Global Existence and Asymptotic Behavior of Classical Solutions for a 3D Two-Species Keller-Segel-Stokes System with Competitive Kinetics

Abstract

This paper deals with the two-species Keller--Segel-Stokes system with competitive kinetics $(n_1)_t + u\cdot\nabla n_1 =\Delta n_1 - \chi_1\nabla\cdot(n_1\nabla c)+ \mu_1n_1(1- n_1 - a_1n_2)$, $(n_2)_t + u\cdot\nabla n_2 =\Delta n_2 - \chi_2\nabla\cdot(n_2\nabla c) + \mu_2n_2(1- a_2n_1 - n_2), c_t + u\cdot\nabla c =\Delta c - c + \alpha n_1 +\beta n_2$, $u_t= \Delta u + \nabla P+ (\gamma n_1 + \delta n_2)\nabla\phi$, $ \nabla\cdot u = 0$ under homogeneous Neumann boundary conditions in a bounded domain $\Omega \subset \mathbb{R}^3$ with smooth boundary. Many mathematicians study chemotaxis-fluid systems and two-species chemotaxis systems with competitive kinetics.

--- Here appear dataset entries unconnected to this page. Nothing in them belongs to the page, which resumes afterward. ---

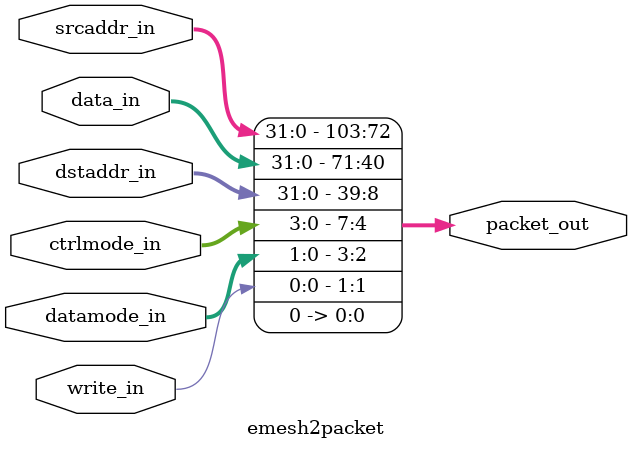
<source format=v>
/*Converts an emesh bundle into a 104 bit packet*/
module emesh2packet(/*AUTOARG*/
   // Outputs
   packet_out,
   // Inputs
   write_in, datamode_in, ctrlmode_in, dstaddr_in, data_in,
   srcaddr_in
   );

   parameter AW=32;
   parameter DW=32;
   parameter PW=104;
   
   //Emesh signal bundle
   input 	    write_in;   
   input [1:0] 	    datamode_in;
   input [3:0] 	    ctrlmode_in;
   input [AW-1:0]   dstaddr_in;
   input [DW-1:0]   data_in;   
   input [AW-1:0]   srcaddr_in;   
   
   //Output packet
   output [PW-1:0]  packet_out;

   assign packet_out[0]       = 1'b0;   
   assign packet_out[1]       = write_in;
   assign packet_out[3:2]     = datamode_in[1:0];
   assign packet_out[7:4]     = ctrlmode_in[3:0];
   assign packet_out[39:8]    = dstaddr_in[AW-1:0];
   assign packet_out[71:40]   = data_in[AW-1:0];
   assign packet_out[103:72]  = srcaddr_in[AW-1:0];
     
endmodule // emesh2packet
/*
  Copyright (C) 2015 Adapteva, Inc.
  Contributed by Andreas Olofsson <support@adapteva.com>

  This program is free software: you can redistribute it and/or modify
  it under the terms of the GNU General Public License as published by
  the Free Software Foundation, either version 3 of the License, or
  (at your option) any later version.

  This program is distributed in the hope that it will be useful,
  but WITHOUT ANY WARRANTY; without even the implied warranty of
  MERCHANTABILITY or FITNESS FOR A PARTICULAR PURPOSE.  See the
  GNU General Public License for more details.

  You should have received a copy of the GNU General Public License
  along with this program (see the file COPYING).  If not, see
  <http://www.gnu.org/licenses/>.
*/

</source>
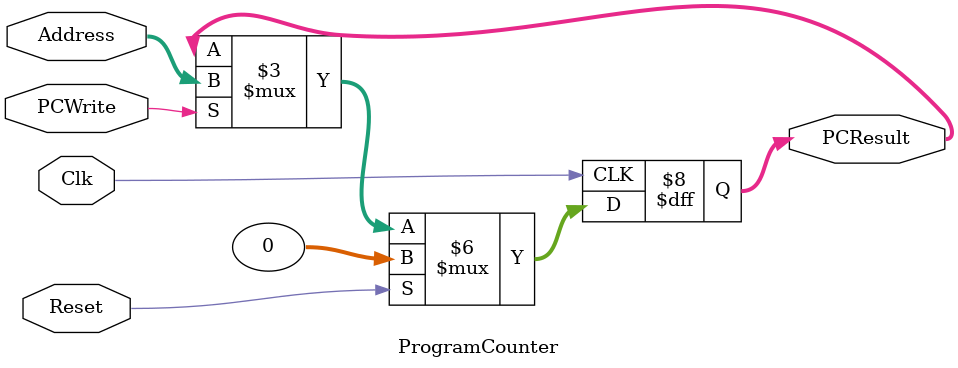
<source format=v>
`timescale 1ns / 1ps


module ProgramCounter(
    input  [31:0] Address,     // next PC
    input         Reset,       // global reset
    input         Clk,         // clock
    input         PCWrite,     // NEW: gate PC updates (from HazardDetection)
    output reg [31:0] PCResult // current PC
);

    // Update PC on rising edge
    always @ (posedge Clk) begin
        if (Reset) begin
            // On reset, point to first instruction
            PCResult <= 32'b0;
        end
        else if (PCWrite) begin
            // Normal update when not stalled
            PCResult <= Address;
        end
        else begin
            // Stall: hold current PC
            PCResult <= PCResult;
        end
    end

endmodule

</source>
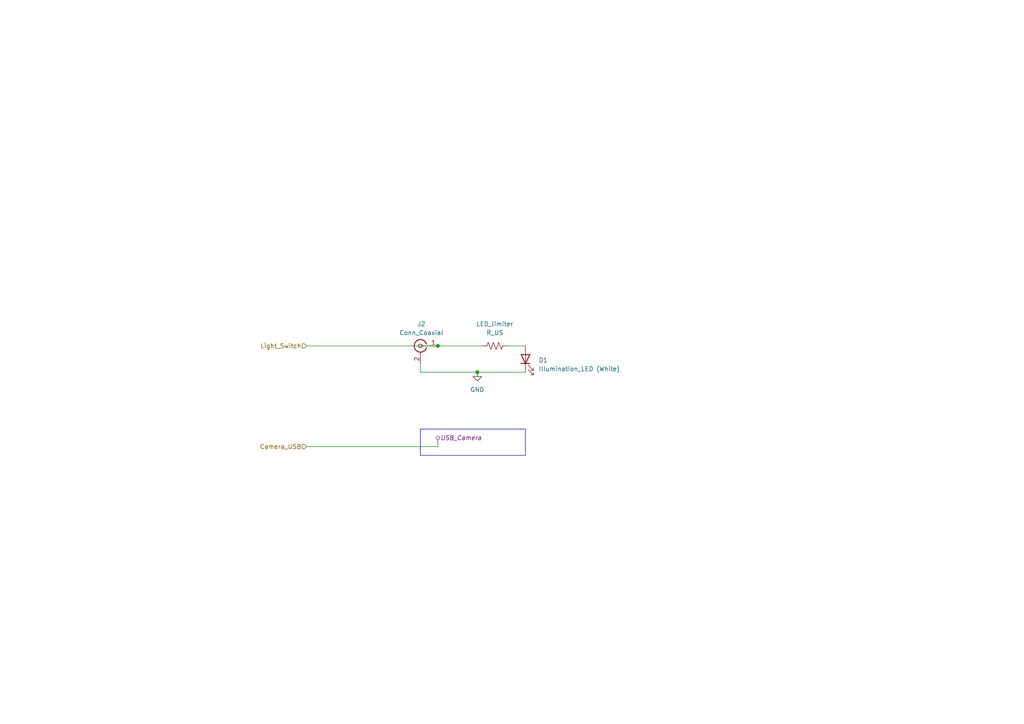
<source format=kicad_sch>
(kicad_sch
	(version 20231120)
	(generator "eeschema")
	(generator_version "8.0")
	(uuid "41481810-14f4-4963-8a33-f853576f6275")
	(paper "A4")
	(title_block
		(title "Visual System")
	)
	
	(junction
		(at 138.43 107.95)
		(diameter 0)
		(color 0 0 0 0)
		(uuid "150c1790-02aa-4486-9ada-cb64479d0132")
	)
	(junction
		(at 127 100.33)
		(diameter 0)
		(color 0 0 0 0)
		(uuid "40f3e775-0410-480c-8830-8097e54bc3af")
	)
	(wire
		(pts
			(xy 147.32 100.33) (xy 152.4 100.33)
		)
		(stroke
			(width 0)
			(type default)
		)
		(uuid "0732625b-36a7-4b74-928b-f6337a3a46fd")
	)
	(wire
		(pts
			(xy 121.92 105.41) (xy 121.92 107.95)
		)
		(stroke
			(width 0)
			(type default)
		)
		(uuid "0b4cbe40-4032-438a-8bc5-cdbc8a6e1ed1")
	)
	(wire
		(pts
			(xy 88.9 100.33) (xy 127 100.33)
		)
		(stroke
			(width 0)
			(type default)
		)
		(uuid "534e80e0-def3-4ff0-9cbb-f6042c5a3b3e")
	)
	(wire
		(pts
			(xy 121.92 107.95) (xy 138.43 107.95)
		)
		(stroke
			(width 0)
			(type default)
		)
		(uuid "6d505e0a-ec8b-4e73-9e88-0b805d7b600f")
	)
	(wire
		(pts
			(xy 88.9 129.54) (xy 127 129.54)
		)
		(stroke
			(width 0)
			(type default)
		)
		(uuid "9caceb15-81b1-4b5e-ab5c-774466f9213e")
	)
	(wire
		(pts
			(xy 127 100.33) (xy 139.7 100.33)
		)
		(stroke
			(width 0)
			(type default)
		)
		(uuid "d7efdc13-1b1c-4b1d-8e11-3d4bb255ffe3")
	)
	(wire
		(pts
			(xy 138.43 107.95) (xy 152.4 107.95)
		)
		(stroke
			(width 0)
			(type default)
		)
		(uuid "fa25d4dc-025e-4a99-97d3-faf8fab07ae0")
	)
	(rectangle
		(start 121.92 124.46)
		(end 152.4 132.08)
		(stroke
			(width 0)
			(type default)
		)
		(fill
			(type none)
		)
		(uuid aae34b2b-3295-46fa-be1c-21368d907b56)
	)
	(hierarchical_label "Light_Switch"
		(shape input)
		(at 88.9 100.33 180)
		(fields_autoplaced yes)
		(effects
			(font
				(size 1.27 1.27)
			)
			(justify right)
		)
		(uuid "0ebb8a40-af71-4aac-b608-9e2f7b12f5b3")
	)
	(hierarchical_label "Camera_USB"
		(shape input)
		(at 88.9 129.54 180)
		(fields_autoplaced yes)
		(effects
			(font
				(size 1.27 1.27)
			)
			(justify right)
		)
		(uuid "26ee4fa2-5364-48a0-a069-bc1d00ef31dc")
	)
	(netclass_flag ""
		(length 2.54)
		(shape round)
		(at 127 129.54 0)
		(fields_autoplaced yes)
		(effects
			(font
				(size 1.27 1.27)
			)
			(justify left bottom)
		)
		(uuid "4bc69962-1a77-4def-a09e-87bb0045d215")
		(property "Netclass" "USB_Camera"
			(at 127.6985 127 0)
			(effects
				(font
					(size 1.27 1.27)
					(italic yes)
				)
				(justify left)
			)
		)
	)
	(symbol
		(lib_id "power:GND")
		(at 138.43 107.95 0)
		(unit 1)
		(exclude_from_sim no)
		(in_bom yes)
		(on_board yes)
		(dnp no)
		(fields_autoplaced yes)
		(uuid "13a9cfd5-6d71-4de1-80a1-a2319747876f")
		(property "Reference" "#PWR05"
			(at 138.43 114.3 0)
			(effects
				(font
					(size 1.27 1.27)
				)
				(hide yes)
			)
		)
		(property "Value" "GND"
			(at 138.43 113.03 0)
			(effects
				(font
					(size 1.27 1.27)
				)
			)
		)
		(property "Footprint" ""
			(at 138.43 107.95 0)
			(effects
				(font
					(size 1.27 1.27)
				)
				(hide yes)
			)
		)
		(property "Datasheet" ""
			(at 138.43 107.95 0)
			(effects
				(font
					(size 1.27 1.27)
				)
				(hide yes)
			)
		)
		(property "Description" "Power symbol creates a global label with name \"GND\" , ground"
			(at 138.43 107.95 0)
			(effects
				(font
					(size 1.27 1.27)
				)
				(hide yes)
			)
		)
		(pin "1"
			(uuid "1e6185e9-cf18-4b01-a5dd-fb181c13f511")
		)
		(instances
			(project ""
				(path "/037628c9-adc0-4b72-8e5d-9d7416c2def5/6d3dd7a7-b416-434e-8769-495df1fd94f4"
					(reference "#PWR05")
					(unit 1)
				)
			)
		)
	)
	(symbol
		(lib_id "Device:LED")
		(at 152.4 104.14 90)
		(unit 1)
		(exclude_from_sim no)
		(in_bom yes)
		(on_board yes)
		(dnp no)
		(fields_autoplaced yes)
		(uuid "40f7836d-0194-41b3-a627-09926ec38ed7")
		(property "Reference" "D1"
			(at 156.21 104.4574 90)
			(effects
				(font
					(size 1.27 1.27)
				)
				(justify right)
			)
		)
		(property "Value" "Illumination_LED (White)"
			(at 156.21 106.9974 90)
			(effects
				(font
					(size 1.27 1.27)
				)
				(justify right)
			)
		)
		(property "Footprint" ""
			(at 152.4 104.14 0)
			(effects
				(font
					(size 1.27 1.27)
				)
				(hide yes)
			)
		)
		(property "Datasheet" "~"
			(at 152.4 104.14 0)
			(effects
				(font
					(size 1.27 1.27)
				)
				(hide yes)
			)
		)
		(property "Description" "Light emitting diode"
			(at 152.4 104.14 0)
			(effects
				(font
					(size 1.27 1.27)
				)
				(hide yes)
			)
		)
		(pin "1"
			(uuid "1b9c96a2-9c3b-4cfa-9b2b-581d44ca92f5")
		)
		(pin "2"
			(uuid "254aa41d-f878-47a0-950e-1bf1d79eaa17")
		)
		(instances
			(project ""
				(path "/037628c9-adc0-4b72-8e5d-9d7416c2def5/6d3dd7a7-b416-434e-8769-495df1fd94f4"
					(reference "D1")
					(unit 1)
				)
			)
		)
	)
	(symbol
		(lib_id "Connector:Conn_Coaxial")
		(at 121.92 100.33 0)
		(mirror y)
		(unit 1)
		(exclude_from_sim no)
		(in_bom yes)
		(on_board yes)
		(dnp no)
		(fields_autoplaced yes)
		(uuid "b71997fb-b2aa-456e-8597-35d93dd4c0e7")
		(property "Reference" "J2"
			(at 122.2374 93.98 0)
			(effects
				(font
					(size 1.27 1.27)
				)
			)
		)
		(property "Value" "Conn_Coaxial"
			(at 122.2374 96.52 0)
			(effects
				(font
					(size 1.27 1.27)
				)
			)
		)
		(property "Footprint" ""
			(at 121.92 100.33 0)
			(effects
				(font
					(size 1.27 1.27)
				)
				(hide yes)
			)
		)
		(property "Datasheet" "~"
			(at 121.92 100.33 0)
			(effects
				(font
					(size 1.27 1.27)
				)
				(hide yes)
			)
		)
		(property "Description" "coaxial connector (BNC, SMA, SMB, SMC, Cinch/RCA, LEMO, ...)"
			(at 121.92 100.33 0)
			(effects
				(font
					(size 1.27 1.27)
				)
				(hide yes)
			)
		)
		(pin "2"
			(uuid "3895482e-7f3b-45d6-a8e0-0e874fcc8c81")
		)
		(pin "1"
			(uuid "8e529f19-b55d-4ff1-b919-ec097e32b82d")
		)
		(instances
			(project ""
				(path "/037628c9-adc0-4b72-8e5d-9d7416c2def5/6d3dd7a7-b416-434e-8769-495df1fd94f4"
					(reference "J2")
					(unit 1)
				)
			)
		)
	)
	(symbol
		(lib_id "Device:R_US")
		(at 143.51 100.33 90)
		(unit 1)
		(exclude_from_sim no)
		(in_bom yes)
		(on_board yes)
		(dnp no)
		(fields_autoplaced yes)
		(uuid "bfd5cbbf-f8eb-426b-9951-d5b515a99bb8")
		(property "Reference" "LED_limiter"
			(at 143.51 93.98 90)
			(effects
				(font
					(size 1.27 1.27)
				)
			)
		)
		(property "Value" "R_US"
			(at 143.51 96.52 90)
			(effects
				(font
					(size 1.27 1.27)
				)
			)
		)
		(property "Footprint" ""
			(at 143.764 99.314 90)
			(effects
				(font
					(size 1.27 1.27)
				)
				(hide yes)
			)
		)
		(property "Datasheet" "~"
			(at 143.51 100.33 0)
			(effects
				(font
					(size 1.27 1.27)
				)
				(hide yes)
			)
		)
		(property "Description" "Resistor, US symbol"
			(at 143.51 100.33 0)
			(effects
				(font
					(size 1.27 1.27)
				)
				(hide yes)
			)
		)
		(pin "2"
			(uuid "3af7722c-525d-4955-b2ff-4c3e7c277bb8")
		)
		(pin "1"
			(uuid "82b93de0-421a-479e-82a6-a426d88d1574")
		)
		(instances
			(project ""
				(path "/037628c9-adc0-4b72-8e5d-9d7416c2def5/6d3dd7a7-b416-434e-8769-495df1fd94f4"
					(reference "LED_limiter")
					(unit 1)
				)
			)
		)
	)
)

</source>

However, there are not many results on coupled two-species chemotaxis-fluid systems which have difficulties of the chemotaxis effect, the competitive kinetics and the fluid influence. Recently, in the two-species chemotaxis-Stokes system, where $-c+\alpha n_1+\beta n_2$ is replaced with $-(\alpha n_1+\beta n_2)c$ in the above system, global existence and asymptotic behavior of classical solutions were obtained in the 3-dimensional case under the condition that $\mu_1,\mu_2$ are sufficiently large. Nevertheless, the above system has not been studied yet; we cannot apply the same argument as in the previous works because of lacking the $L^\infty$-information of $c$. The main purpose of this paper is to obtain global existence and stabilization of classical solutions to the above system in the 3-dimensional case under the largeness conditions for $\mu_1,\mu_2$.